A possibilidade de o Porto de Sines ser incluído na Rota da Seda do século XXI é vista com interesse pelo presidente da administração portuária, João Franco, que considera a China “um destino estruturante nas relações com o Oriente”.

A posição do presidente da Administração do Porto de Sines surge após o conselheiro de política externa do Governo chinês Lev Fengding se ter manifestado favorável à inclusão do porto alentejano na rota marítima da seda do século XXI proposta pela China.

“Concordo e estou perfeitamente alinhado com as declarações do senhor conselheiro Lev Fengding, um estudioso desta área, com grande conhecimento desta realidade e com uma visão global do comércio internacional”, disse ontem à agência Lusa o presidente da administração portuária. João Franco destacou ainda que o Porto de Sines, na costa ocidental de Portugal, tem todas as condições para operar as mercadorias que vêm da China, que é “um destino estruturante nas relações com o Oriente” em que está “muito interessado”.

“Ao incluir o Porto de Sines na Rota da Seda o conselheiro Lev Fengding exprime uma visão estratégica no que respeita à ligação do porto de Sines à China, que vem ao encontro da relação que temos vindo a trabalhar e a solidificar ao longo dos últimos anos”, afirmou o responsável.

Avançar com a ferrovia de ligação a Espanha

A hipótese também agrada ao presidente da Câmara Municipal de Sines, Nuno Mascarenhas, que lembra que “o interesse da China em Sines não é de agora”.

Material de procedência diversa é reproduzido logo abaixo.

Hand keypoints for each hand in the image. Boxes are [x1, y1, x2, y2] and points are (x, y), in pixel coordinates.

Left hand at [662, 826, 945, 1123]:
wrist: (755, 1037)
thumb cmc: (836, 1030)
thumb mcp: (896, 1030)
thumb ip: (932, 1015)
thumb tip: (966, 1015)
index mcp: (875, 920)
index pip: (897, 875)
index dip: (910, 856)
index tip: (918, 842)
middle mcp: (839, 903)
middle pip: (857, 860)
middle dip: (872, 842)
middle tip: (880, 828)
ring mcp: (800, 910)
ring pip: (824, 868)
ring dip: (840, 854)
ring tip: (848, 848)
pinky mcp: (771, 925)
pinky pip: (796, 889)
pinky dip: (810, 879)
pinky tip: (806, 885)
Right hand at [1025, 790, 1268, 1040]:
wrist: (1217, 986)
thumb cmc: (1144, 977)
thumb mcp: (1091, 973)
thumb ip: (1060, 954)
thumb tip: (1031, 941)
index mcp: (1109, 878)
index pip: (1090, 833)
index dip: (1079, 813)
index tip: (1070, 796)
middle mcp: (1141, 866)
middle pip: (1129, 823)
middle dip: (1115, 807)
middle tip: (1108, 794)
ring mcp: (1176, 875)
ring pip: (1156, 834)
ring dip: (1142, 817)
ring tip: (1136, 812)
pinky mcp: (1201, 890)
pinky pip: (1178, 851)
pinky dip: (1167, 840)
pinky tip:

“Temos de saber aproveitar estas notícias e avançar com estes processos e avançar com a ferrovia de ligação a Espanha”, declarou o autarca. Nuno Mascarenhas disse acreditar que a inclusão na Rota da Seda implicaria “uma maior movimentação de carga, uma melhoria das condições que o porto oferece”, bem como “um aumento a “nível imobiliário na cidade”, além de “um reforço das relações comerciais com a China”.

Lev Fengding esteve em Lisboa na semana passada para apresentar a iniciativa “Uma Faixa e Uma Rota”, altura em que, em declarações à Lusa, disse, a propósito da Rota da Seda, considerar que “o Porto de Sines é importante para a ligação da China com a Europa e a África”.

A iniciativa “Uma Faixa e Uma Rota”, divulgada em 2013 pelo Presidente chinês, Xi Jinping, Pequim propõe um plano de infra-estruturas que pretende reactivar a antiga Rota da Seda entre a China e a Europa através da Ásia Central, África e Sudeste Asiático. Este plano, que inclui a construção de uma malha ferroviária de alta velocidade entre a China e a Europa, vai abranger 65 países e 4,4 mil milhões de pessoas, cerca de 60% da população mundial, segundo Pequim. Lev Fengding disse que a iniciativa já suscitou o interesse de mais de 70 países e organizações internacionais e que “mais de 30 países assinaram acordos de cooperação relevantes com a China”.